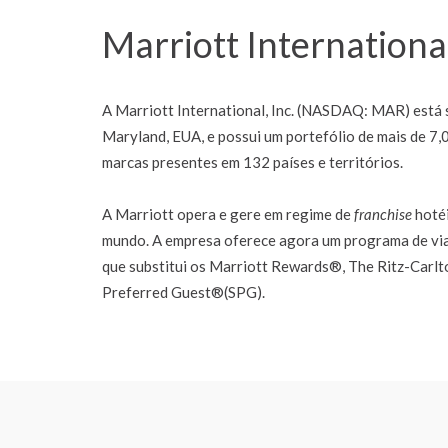
Marriott Internationa
A Marriott International, Inc. (NASDAQ: MAR) está
Maryland, EUA, e possui um portefólio de mais de 7
marcas presentes em 132 países e territórios.
A Marriott opera e gere em regime de
franchise
hotéi
mundo. A empresa oferece agora um programa de vi
que substitui os Marriott Rewards®, The Ritz-Car
Preferred Guest®(SPG).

▸ **Aim of the exercise**: Copy out the data above to the letter, and keep every picture out of it.

▸ **Expected output**:
Marriott Internationa
A Marriott International, Inc. (NASDAQ: MAR) está
Maryland, EUA, e possui um portefólio de mais de 7
marcas presentes em 132 países e territórios.
A Marriott opera e gere em regime de
franchise
hotéi
mundo. A empresa oferece agora um programa de vi
que substitui os Marriott Rewards®, The Ritz-Car
Preferred Guest®(SPG).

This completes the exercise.